Obviously, only a deranged person would accuse a John Hughes movie of being classist propaganda, and I don't mean to do that. Still, there is a strong current of bourgeois conformity in his cinema, despite his overt love of misfits and rebels, and this seemed like the best time I'd have to point it out, given how much that tension underlies every moment of Pretty in Pink up to its outrageously misguided ending.

Spoilers for the rest of the review: because the ending of this film isn't just a bad ending, it is an ending that almost ruins the whole film, and I have to talk about it. Having alienated Duckie and thrown Blane over for being too concerned with his asshole friend's asshole opinions, Andie decides that she will nevertheless go to prom, something she never wanted to do before (conformity!), but she will make her own dress according to her own tastes and desires, uniting tradition and the modern (misfit rebel!). The dress ends up looking like a neon pink tube sock and could not possibly be less flattering if it literally crush her breasts into oblivion, but I don't think we're meant to notice that. What we do notice is that as a result of her brilliant stand, Andie manages to patch up her friendship with Duckie, and allows Blane back into her life, and the film ends with the big romantic reconciliation that made a thousand 14-year-old hearts coo.
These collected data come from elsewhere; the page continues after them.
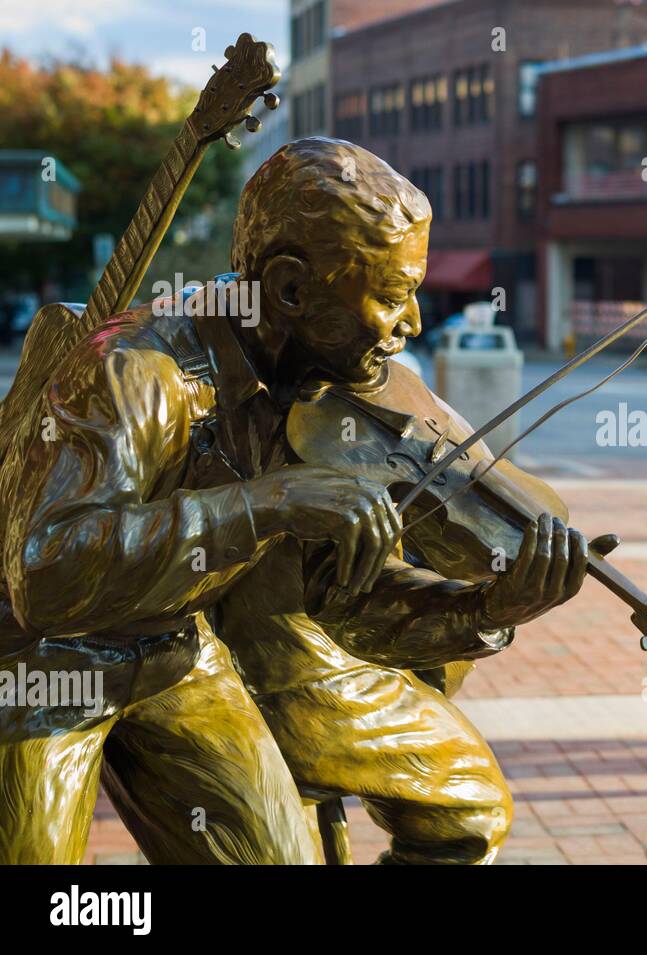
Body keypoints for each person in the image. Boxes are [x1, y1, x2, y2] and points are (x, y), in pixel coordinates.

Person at [0, 136, 587, 863]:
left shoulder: (318, 398)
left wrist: (482, 612)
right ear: (287, 290)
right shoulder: (135, 367)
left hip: (171, 655)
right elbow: (48, 572)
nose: (413, 328)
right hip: (39, 665)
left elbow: (342, 600)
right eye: (393, 295)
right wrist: (265, 504)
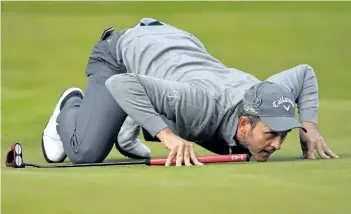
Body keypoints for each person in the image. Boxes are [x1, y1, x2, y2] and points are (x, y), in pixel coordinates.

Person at [41, 18, 338, 166]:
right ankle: (70, 105)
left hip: (174, 49)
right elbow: (121, 84)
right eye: (272, 133)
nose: (277, 144)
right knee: (86, 152)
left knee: (234, 147)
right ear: (245, 122)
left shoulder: (266, 95)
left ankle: (129, 122)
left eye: (282, 135)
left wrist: (308, 126)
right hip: (121, 57)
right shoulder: (200, 106)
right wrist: (166, 136)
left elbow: (304, 73)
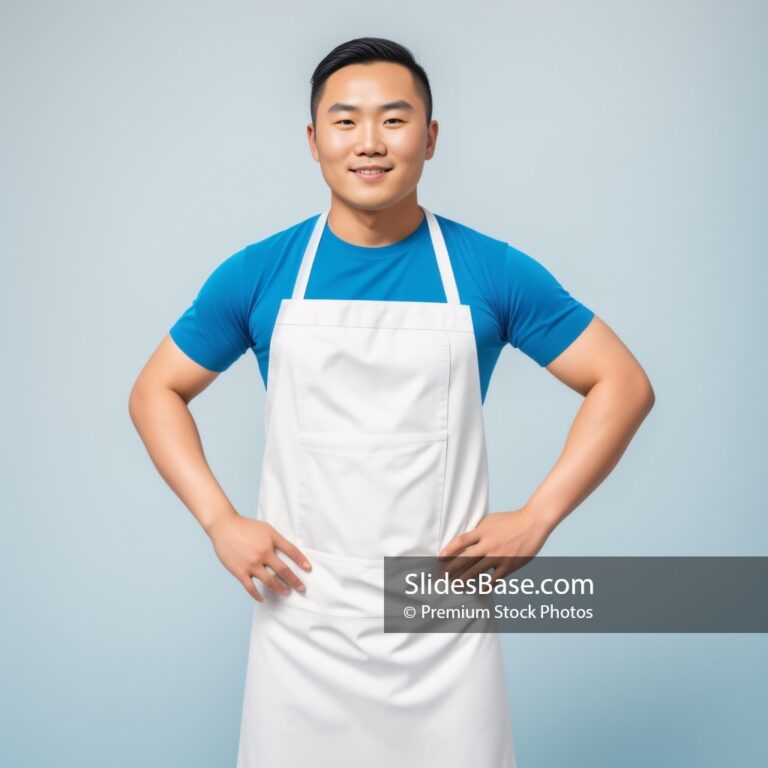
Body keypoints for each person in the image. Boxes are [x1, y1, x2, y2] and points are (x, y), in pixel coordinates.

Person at [129, 36, 654, 768]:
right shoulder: (261, 273)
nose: (369, 143)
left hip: (441, 615)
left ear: (431, 138)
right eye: (345, 122)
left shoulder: (488, 269)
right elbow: (156, 390)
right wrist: (219, 520)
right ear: (314, 141)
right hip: (303, 616)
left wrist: (539, 516)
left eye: (394, 120)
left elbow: (622, 384)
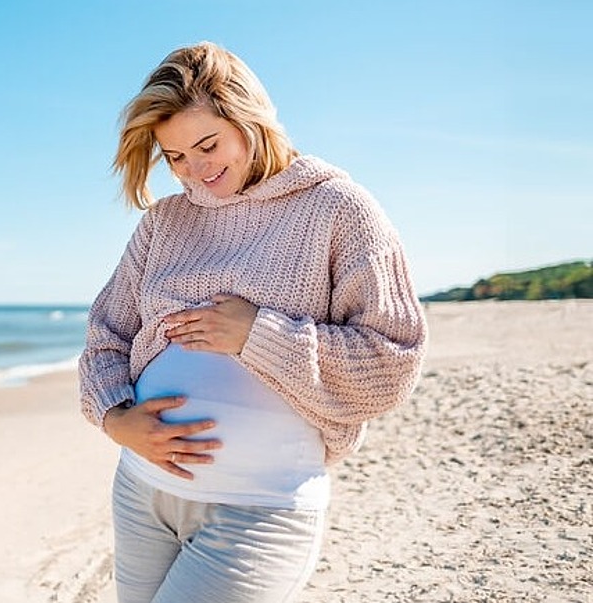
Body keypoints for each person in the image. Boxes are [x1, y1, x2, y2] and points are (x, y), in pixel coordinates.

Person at [78, 41, 428, 603]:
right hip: (142, 492)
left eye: (207, 144)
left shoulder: (338, 207)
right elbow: (106, 334)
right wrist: (114, 417)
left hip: (262, 506)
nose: (194, 170)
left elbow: (393, 360)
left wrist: (256, 335)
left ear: (250, 119)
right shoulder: (165, 222)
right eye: (175, 157)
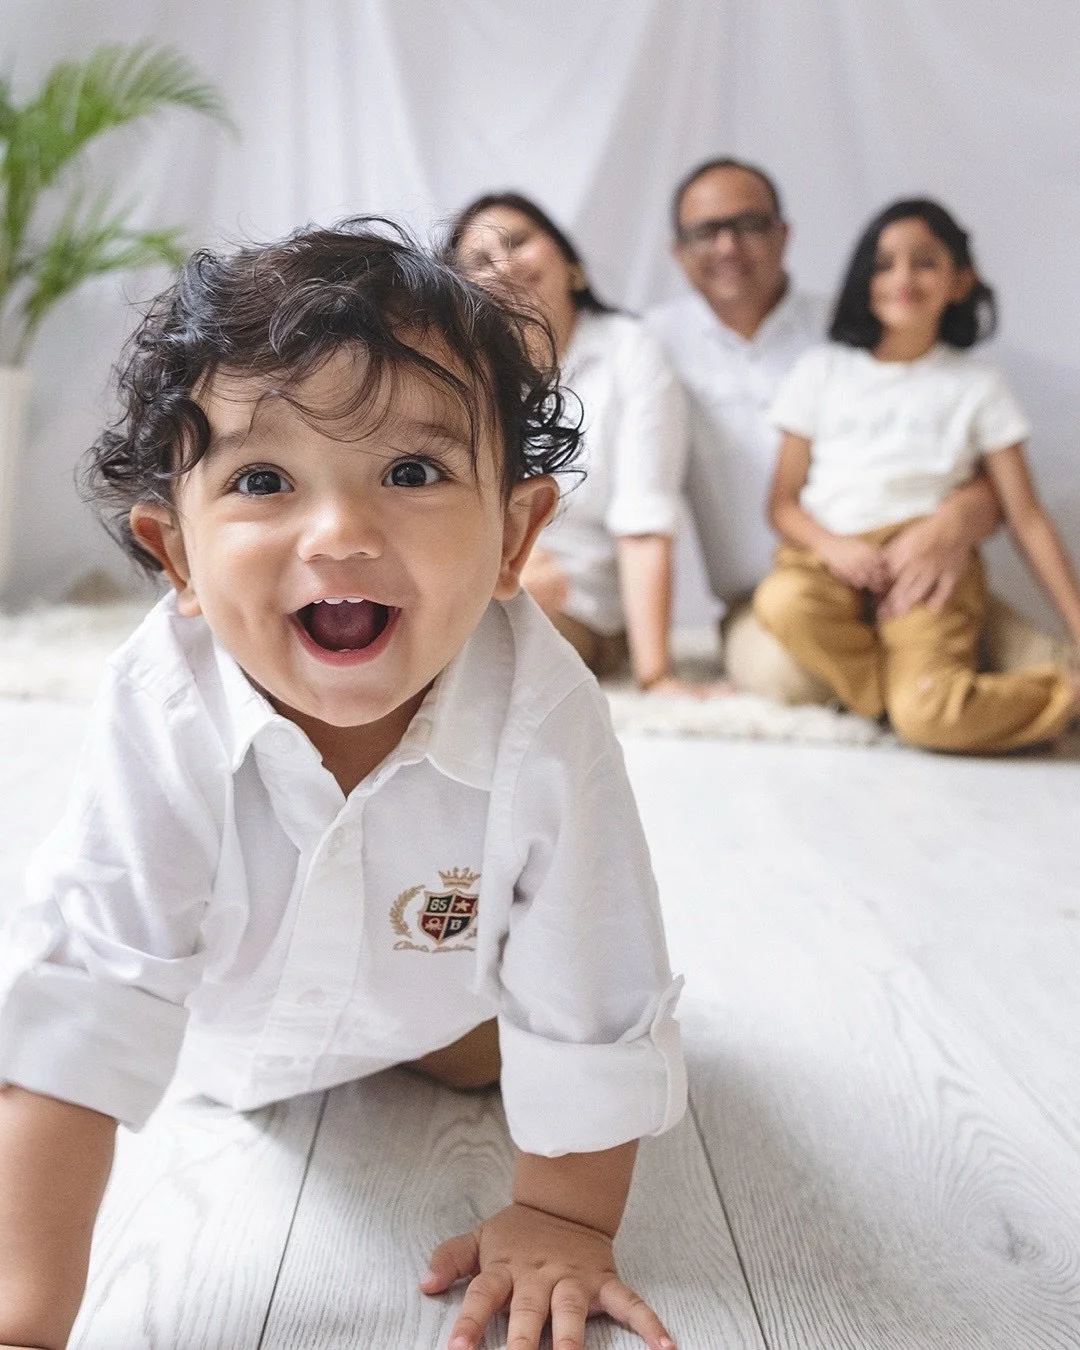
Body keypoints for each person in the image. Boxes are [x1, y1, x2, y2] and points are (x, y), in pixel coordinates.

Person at [0, 221, 686, 1350]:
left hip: (439, 989)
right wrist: (25, 1322)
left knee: (498, 1042)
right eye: (263, 479)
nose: (341, 533)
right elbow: (83, 1004)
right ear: (176, 556)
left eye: (412, 472)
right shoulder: (163, 706)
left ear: (514, 535)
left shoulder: (544, 709)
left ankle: (447, 1040)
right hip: (223, 1024)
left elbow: (592, 971)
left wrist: (563, 1217)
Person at [646, 158, 1070, 702]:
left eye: (750, 225)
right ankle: (923, 698)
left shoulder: (858, 329)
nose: (728, 246)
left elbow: (991, 473)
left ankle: (965, 681)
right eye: (706, 232)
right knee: (783, 674)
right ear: (677, 252)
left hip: (918, 560)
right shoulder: (650, 346)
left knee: (1033, 655)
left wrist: (956, 520)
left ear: (783, 234)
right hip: (790, 586)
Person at [754, 198, 1080, 751]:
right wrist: (834, 547)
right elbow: (781, 504)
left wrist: (1075, 623)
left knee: (931, 719)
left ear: (960, 280)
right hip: (829, 561)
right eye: (883, 265)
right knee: (783, 602)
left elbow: (1025, 516)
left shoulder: (977, 386)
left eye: (925, 262)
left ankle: (1062, 695)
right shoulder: (821, 371)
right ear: (863, 280)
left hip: (927, 567)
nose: (903, 279)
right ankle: (896, 701)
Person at [447, 192, 713, 695]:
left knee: (484, 635)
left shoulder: (630, 351)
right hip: (482, 577)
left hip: (578, 603)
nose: (503, 265)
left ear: (572, 266)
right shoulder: (459, 376)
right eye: (480, 261)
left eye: (517, 242)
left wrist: (656, 675)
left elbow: (645, 517)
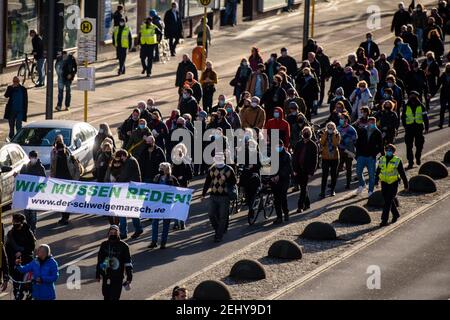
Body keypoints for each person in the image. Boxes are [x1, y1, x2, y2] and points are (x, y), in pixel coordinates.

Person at [202, 153, 237, 242]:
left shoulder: (229, 169)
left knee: (223, 217)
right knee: (211, 214)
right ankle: (218, 229)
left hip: (224, 197)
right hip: (213, 195)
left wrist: (226, 178)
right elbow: (207, 182)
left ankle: (218, 235)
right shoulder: (212, 169)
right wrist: (203, 194)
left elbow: (234, 182)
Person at [375, 144, 409, 227]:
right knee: (388, 200)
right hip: (384, 183)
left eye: (390, 150)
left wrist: (406, 185)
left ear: (393, 152)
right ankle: (396, 214)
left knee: (387, 202)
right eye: (387, 150)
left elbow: (402, 173)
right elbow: (378, 170)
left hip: (393, 183)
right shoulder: (382, 159)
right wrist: (376, 181)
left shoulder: (397, 160)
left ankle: (384, 220)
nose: (388, 152)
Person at [96, 225, 133, 300]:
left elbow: (128, 262)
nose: (113, 234)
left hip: (118, 276)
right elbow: (100, 260)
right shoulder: (104, 245)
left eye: (115, 233)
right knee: (106, 295)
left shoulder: (124, 246)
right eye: (111, 232)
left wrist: (129, 276)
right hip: (106, 275)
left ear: (118, 233)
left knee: (114, 297)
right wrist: (98, 274)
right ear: (108, 233)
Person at [148, 163, 180, 249]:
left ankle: (163, 242)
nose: (160, 170)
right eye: (160, 168)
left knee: (166, 224)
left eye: (162, 168)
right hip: (157, 204)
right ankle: (154, 241)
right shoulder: (157, 177)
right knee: (155, 223)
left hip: (167, 205)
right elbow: (152, 188)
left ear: (167, 169)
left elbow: (177, 190)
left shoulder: (172, 179)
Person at [50, 138, 81, 225]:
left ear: (64, 148)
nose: (60, 151)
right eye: (59, 149)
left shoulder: (71, 157)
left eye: (61, 149)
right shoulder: (55, 159)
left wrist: (75, 180)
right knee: (61, 200)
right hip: (59, 182)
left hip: (69, 182)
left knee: (67, 200)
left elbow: (77, 169)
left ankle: (65, 217)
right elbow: (52, 170)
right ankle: (64, 216)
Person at [5, 213, 36, 300]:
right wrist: (13, 256)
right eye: (13, 222)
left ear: (21, 222)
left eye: (16, 222)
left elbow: (31, 247)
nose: (14, 224)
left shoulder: (28, 232)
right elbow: (7, 248)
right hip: (15, 263)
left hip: (26, 261)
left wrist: (22, 252)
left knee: (28, 283)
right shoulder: (10, 234)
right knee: (17, 286)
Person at [116, 150, 143, 239]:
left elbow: (124, 175)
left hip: (131, 190)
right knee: (128, 210)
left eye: (120, 158)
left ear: (123, 156)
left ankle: (126, 231)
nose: (119, 160)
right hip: (129, 189)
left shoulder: (130, 162)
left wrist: (116, 182)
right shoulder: (129, 161)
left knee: (126, 210)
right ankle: (135, 229)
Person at [17, 150, 46, 233]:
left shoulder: (40, 168)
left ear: (37, 158)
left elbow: (43, 181)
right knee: (27, 213)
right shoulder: (25, 167)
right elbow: (21, 178)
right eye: (31, 157)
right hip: (26, 194)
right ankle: (29, 228)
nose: (33, 159)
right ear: (29, 158)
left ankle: (32, 230)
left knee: (33, 214)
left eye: (34, 158)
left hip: (34, 194)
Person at [355, 117, 383, 196]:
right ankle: (362, 184)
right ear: (367, 123)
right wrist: (357, 155)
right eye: (370, 122)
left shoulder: (378, 132)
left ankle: (370, 191)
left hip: (371, 157)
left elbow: (380, 145)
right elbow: (358, 143)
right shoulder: (362, 130)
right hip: (361, 156)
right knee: (358, 172)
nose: (372, 124)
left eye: (373, 123)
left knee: (371, 175)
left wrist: (375, 154)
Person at [293, 127, 318, 213]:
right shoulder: (299, 144)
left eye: (307, 132)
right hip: (298, 169)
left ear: (310, 134)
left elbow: (315, 160)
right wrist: (294, 169)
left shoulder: (313, 145)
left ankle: (300, 206)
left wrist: (311, 172)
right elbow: (295, 157)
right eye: (304, 131)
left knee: (303, 188)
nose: (305, 133)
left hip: (306, 170)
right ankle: (307, 204)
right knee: (303, 187)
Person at [402, 91, 429, 169]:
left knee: (419, 145)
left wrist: (426, 127)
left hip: (418, 128)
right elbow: (403, 117)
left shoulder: (421, 106)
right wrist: (405, 126)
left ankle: (418, 157)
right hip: (409, 128)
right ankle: (410, 162)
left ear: (417, 97)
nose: (412, 97)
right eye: (411, 95)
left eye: (414, 96)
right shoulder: (406, 106)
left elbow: (425, 117)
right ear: (409, 97)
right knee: (409, 146)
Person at [172, 143, 193, 230]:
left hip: (183, 186)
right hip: (176, 187)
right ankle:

Nothing in the previous 90 minutes sets us up to think that Andie and Blane belong together, that he deserves her, or that they will last for more than the next month or so; yet the need for a trite bit of closure is so profound that the movie ends up counteracting its own arguments and spewing out a torrent of lies about teenagers and love, all in the span of just a couple of scenes. To be fair, Hughes did not intend to end the film this way: it was forced on him by the studio when it turned out that reshoots would be necessary for other reasons. His original ending had Andie end up with Duckie, which would have been even worse: not least because it's really, really hard not to read Duckie as gay and in deep denial about it. More to the point, it would have been even more blithely bourgeois: don't ever look outside of your immediate social circle and class level, it says. Allegedly, Hughes himself was uncomfortable with the possibility of that reading, to his credit, but he never once, apparently, considered the possibility that Andie could end up alone; and yet that is the only sensible ending that the film has been driving towards all along, that she should have figured out what her needs are, and that her strength of personality is enough to let her stand proud and single.

Hell no, it's not commercial, but it would have been the most fair to the character. And of course, honesty forces us to concede that in life, girls end up in terrible, wrong relationships all the time, and so do boys, because society frowns on single folk. But that's not the ending that Pretty in Pink demands, particularly since there's no trace of the idea that this is a bad thing for Andie. There may not be - in fact, there is almost certainly not - a political motivation to this. There is, however, a deep streak of small-c conservatism, and a commitment to retreating to traditional values and mores as the way things ought to be. Plenty of movies have done that; plenty of moviemakers espouse that kind of tradition, and I'm not complaining about Hughes so much as pointing out a characteristic. Still, Pretty in Pink is a clear demonstration that just because that opinion isn't inherently wrong or bad, it can still stand in the way of Art, when Art demands something a bit more rebellious.